– Вы не добрая, графиня, – отвечал Штилов, кусая губы и тщетно стараясь поймать зубами маленькие усы, – вы очень хорошо знаете, что я имел в виду не обмен пустыми вежливостями, а серьезный вопрос. Я ни в каком случае не желаю быть лишним и обязанным только вежливости вашей матери тем, что меня не прогонят. Вы знаете, – продолжал он через минуту свободнее и горячее, – сколько радостей я ждал от этой поездки… Мне нравится простор природы и чистый воздух гор и я думаю, что и вы также будете восхищаться прелестными долинами и величественными горами, что вы способны понимать природу и вам там будет лучше, чем здесь.

Молодая девушка слушала его, и взгляд ее светился все горячее и задушевнее, потом она вдруг опустила глаза и прервала его с иронией, впрочем, смягченной кроткой улыбкой, игравшей на ее губах:

– Почем вы знаете, что я здесь не чувствую себя в своей стихии?

– Знаю, графиня, – сказал с живостью молодой офицер, – и, зная это, желаю вам сопутствовать и прочесть вместе с вами великую поэму прекрасной природы, но только если вы сами серьезно этого хотите и меня в самом деле охотно возьмете…

– Мы строим планы на лето, – опять прервала она, – а кругом говорят о войне. Кто знает, – продолжала она, и на ее лицо легла тень, – может быть, все наши планы разлетятся как дым или сгорят в огне!

– Боже мой! – вскричал Штилов. – Конечно, если будет война, все будет иначе, но это нам не мешает строить планы на тот случай, если войны не будет. Итак…

– Вот граф Менсдорф, – сказала молодая девушка, вставая, – может быть, мы сейчас услышим что-нибудь новое, и мама мне кивает. Извините, я вас оставлю – мы ведь увидимся на днях, тогда вы мне расскажете, что узнаете насчет войны или мира и имеют ли шансы наши идиллические планы или нет.

– Стало быть, вы хотите меня взять? – спросил он с живостью. – Но я прошу не просто вежливого, а дружеского, откровенного ответа.

Она посмотрела на него с минуту пристально и твердо, причем легкая краска оттенила нежный колорит ее лица.

– Да, если эта тихая поездка способна вас удовлетворить и если вы сможете забыть Вену.

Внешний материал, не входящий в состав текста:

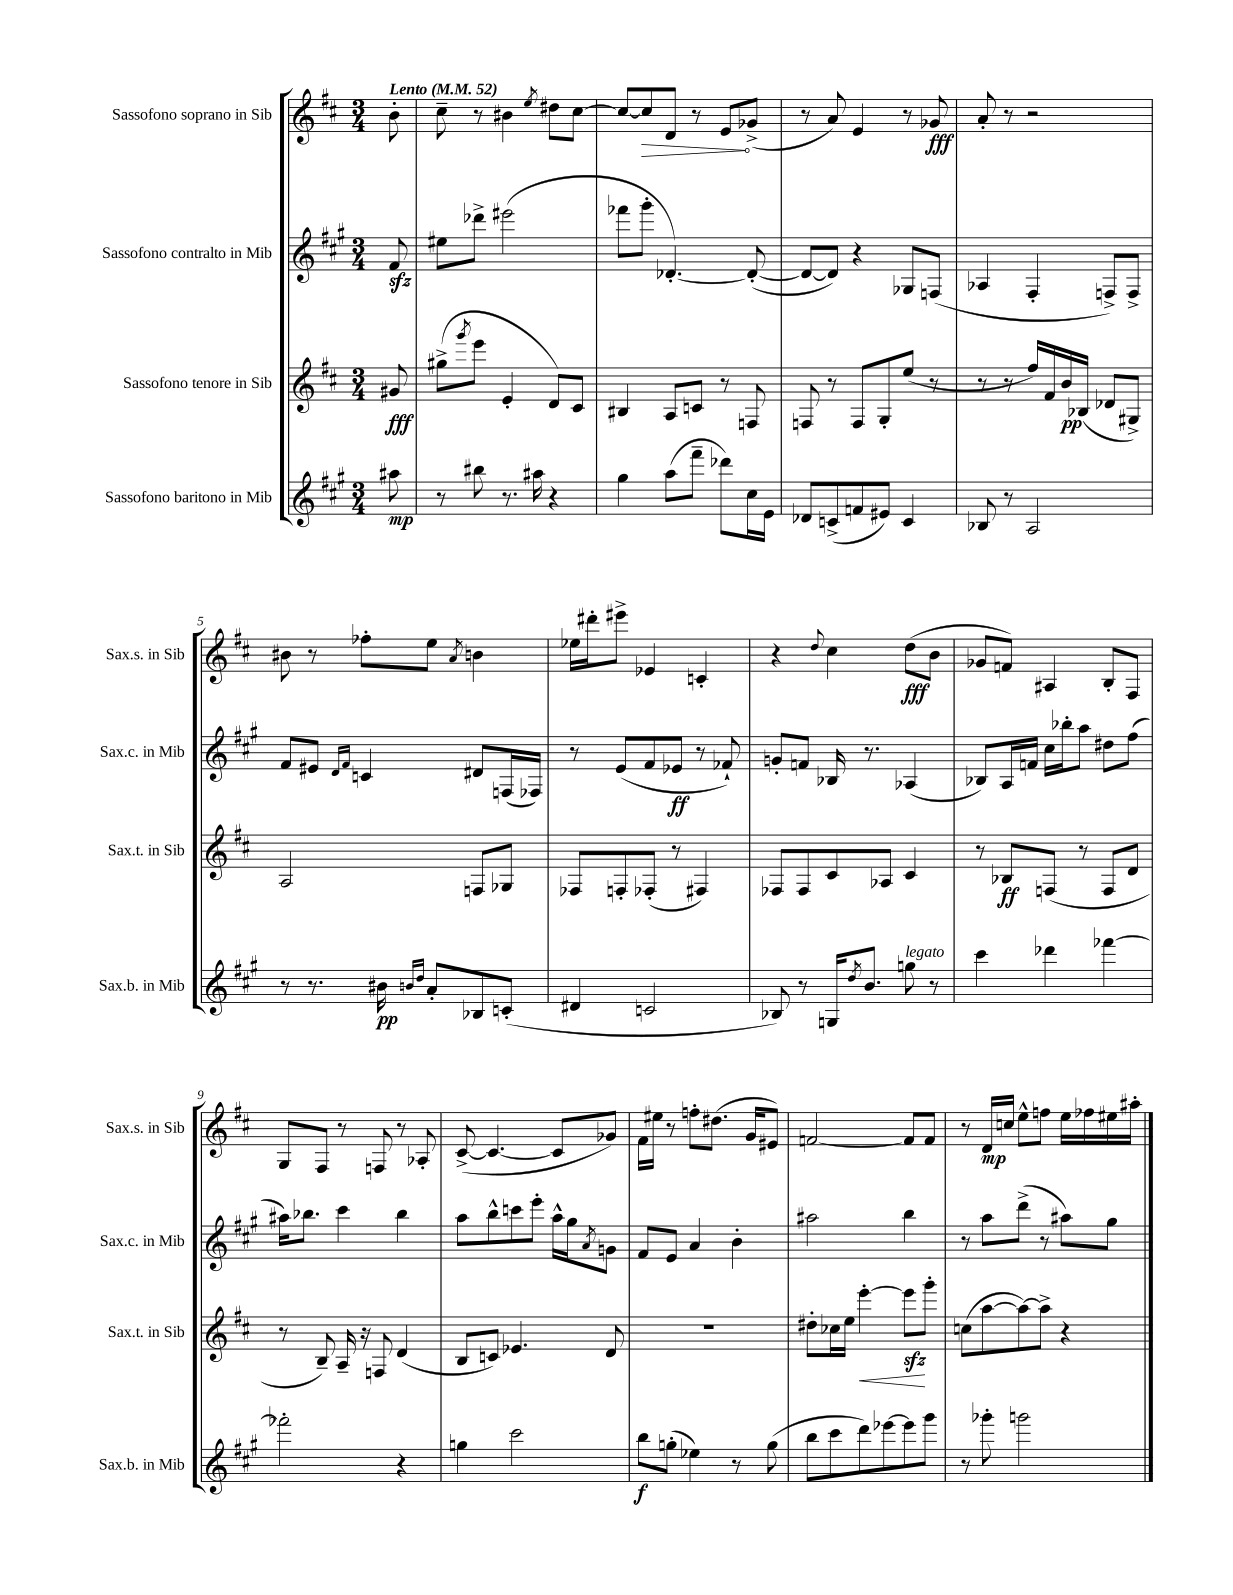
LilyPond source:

<<
\new StaffGroup <<
\new Staff = "s0" \with { instrumentName = "Sassofono soprano in Sib" shortInstrumentName = "Sax.s. in Sib" } {
    \clef treble \key d \major \numericTimeSignature \time 3/4 \partial 8 \tempo "Lento" 4 = 52
    b'8-. |
    cis''8-- r8 bis'4 \acciaccatura { e''8 } dis''8 cis''8~ |
    cis''8~ \once \override Hairpin.circled-tip = ##t cis''8\> d'8 r8 e'8\! ges'8->( |
    r8 a'8) e'4 r8 ges'8\fff |
    a'8-. r8 r2 |
    bis'8 r8 fes''8-. e''8 \acciaccatura { a'8 } b'4 |
    ees''16 dis'''16-. eis'''8-> ees'4 c'4-. |
    r4 \appoggiatura { d''8 } cis''4 d''8\fff( b'8 |
    ges'8 f'8) ais4 b8-. fis8 |
    g8 fis8 r8 f8 r8 aes8-. |
    cis'8~->( cis'4.~ cis'8 ges'8) |
    fis'16 eis''16 r8 f''8-. dis''8.( g'16 eis'8) |
    f'2~ f'8 f'8 |
    r8 d'16\mp c''16 e''8-^ f''8 e''16 fes''16 eis''16 ais''16-. \bar "|." |
}
\new Staff = "s1" \with { instrumentName = "Sassofono contralto in Mib" shortInstrumentName = "Sax.c. in Mib" } {
    \clef treble \key a \major \numericTimeSignature \time 3/4 \partial 8
    fis'8\sfz |
    eis''8 des'''8-> eis'''2( |
    fes'''8 gis'''8-. des'4.~-.) des'8~-.( |
    des'8~ des'8) r4 ges8 f8( |
    aes4 fis4-. f8->) f8-> |
    fis'8 eis'8 \grace { d'16 fis'16 } c'4 dis'8 f16( fes16) |
    r8 e'8( fis'8 ees'8\ff r8 fes'8-!) |
    g'8-. f'8 bes16 r8. aes4( |
    bes8) a16 f'16 cis''16 bes''16-. a''8 dis''8 fis''8( |
    ais''16) bes''8. cis'''4 bes''4 |
    a''8 b''8-^ c'''8 e'''8-. a''16-^ gis''16 \acciaccatura { a'8 } g'8 |
    fis'8 e'8 a'4 b'4-. |
    ais''2 b''4 |
    r8 a''8 d'''8->( r8 ais''8) gis''8 \bar "|." |
}
\new Staff = "s2" \with { instrumentName = "Sassofono tenore in Sib" shortInstrumentName = "Sax.t. in Sib" } {
    \clef treble \key d \major \numericTimeSignature \time 3/4 \partial 8
    gis'8\fff |
    gis''8->( \acciaccatura { g'''8 } e'''8 e'4-. d'8) cis'8 |
    bis4 a8 c'8 r8 f8 |
    f8 r8 f8 g8-. e''8( r8 |
    r8 r8 fis''16) fis'16 b'16\pp bes16( des'8 gis8->) |
    a2 f8 ges8 |
    fes8 f8-. fes8-.( r8 fis4) |
    fes8 fes8 cis'8 aes8 cis'4 |
    r8 bes8\ff f8( r8 f8 d'8 |
    r8 b8--) a16-- r16 f8 d'4( |
    b8 c'8) ees'4. d'8 |
    R2. |
    dis''8-. ces''16 e''16 e'''4~-.\< e'''8\sfz\! g'''8-. |
    c''8( a''8~ a''8~) a''8-> r4 \bar "|." |
}
\new Staff = "s3" \with { instrumentName = "Sassofono baritono in Mib" shortInstrumentName = "Sax.b. in Mib" } {
    \clef treble \key a \major \numericTimeSignature \time 3/4 \partial 8
    ais''8\mp |
    r8 bis''8 r8. ais''16 r4 |
    gis''4 a''8( fis'''8-- des'''8) cis''16 e'16 |
    des'8 c'8->( f'8 eis'8) c'4 |
    bes8 r8 a2 |
    r8 r8. bis'16\pp \grace { b'16 d''16 } a'8-. bes8 c'8-.( |
    dis'4 c'2 |
    bes8) r8 g16 \acciaccatura { d''8 } b'8. g''8^\markup { \italic "legato" } r8 |
    cis'''4 des'''4 fes'''4~ |
    fes'''2-. r4 |
    g''4 cis'''2 |
    b''8\f g''8-.( ees''4) r8 g''8( |
    b''8 cis'''8 d'''8) ees'''8~ ees'''8 gis'''8 |
    r8 ges'''8-. g'''2 \bar "|." |
}
>>
>>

И легким, упругим шагом она упорхнула по паркету на другой конец салона, где стояла ее мать в кругу нескольких дам.

Штилов посмотрел ей вслед с недоумением и затем смешался с толпой.

В гостиной показался граф Менсдорф и сначала довольно долго стоял в кружке, образовавшемся вокруг его жены.

Дипломаты всполошились и принялись с более или менее вежливо замаскированной невнимательностью открещиваться от равнодушных разговоров, в которых до сих пор принимали участие.

Наконец министр перешел во второй салон. Навстречу ему своею легкой, развязной походкой выступил герцог Граммон и радушно приветствовал министра.

Обе эти личности сделались предметом всеобщего внимания. Но никто не решался прервать их оживленного разговора, продолжавшегося около десяти минут.

Наконец граф Менсдорф отошел от герцога и очутился лицом к лицу с фон Вертером.

Он приветствовал его с безукоризненной вежливостью, и снова всеобщее внимание направилось на эту группу.

Она, однако, распалась через две минуты. Граф Менсдорф расстался с прусским послом с низким поклоном и быстро прошел через залу к генералу Кнезебеку, взял его под руку и отвел в сторону, чтобы вступить в оживленный и дружеский разговор.

Герцог Граммон снова смешался с толпой. Появились Мейзенбуг и Бигелебен, и были окружены дипломатами второго разряда.

Через четверть часа все почувствовали, что барона Вертера окружила атмосфера, полная ледяного холода: нити всякого разговора, какой бы он ни начал здесь или там, порывались после нескольких вежливых фраз, и только благодаря недюжинной ловкости и удивительному такту пруссаку удавалось не показывать вида, что он замечает свою изоляцию, пока не наступила пора удалиться.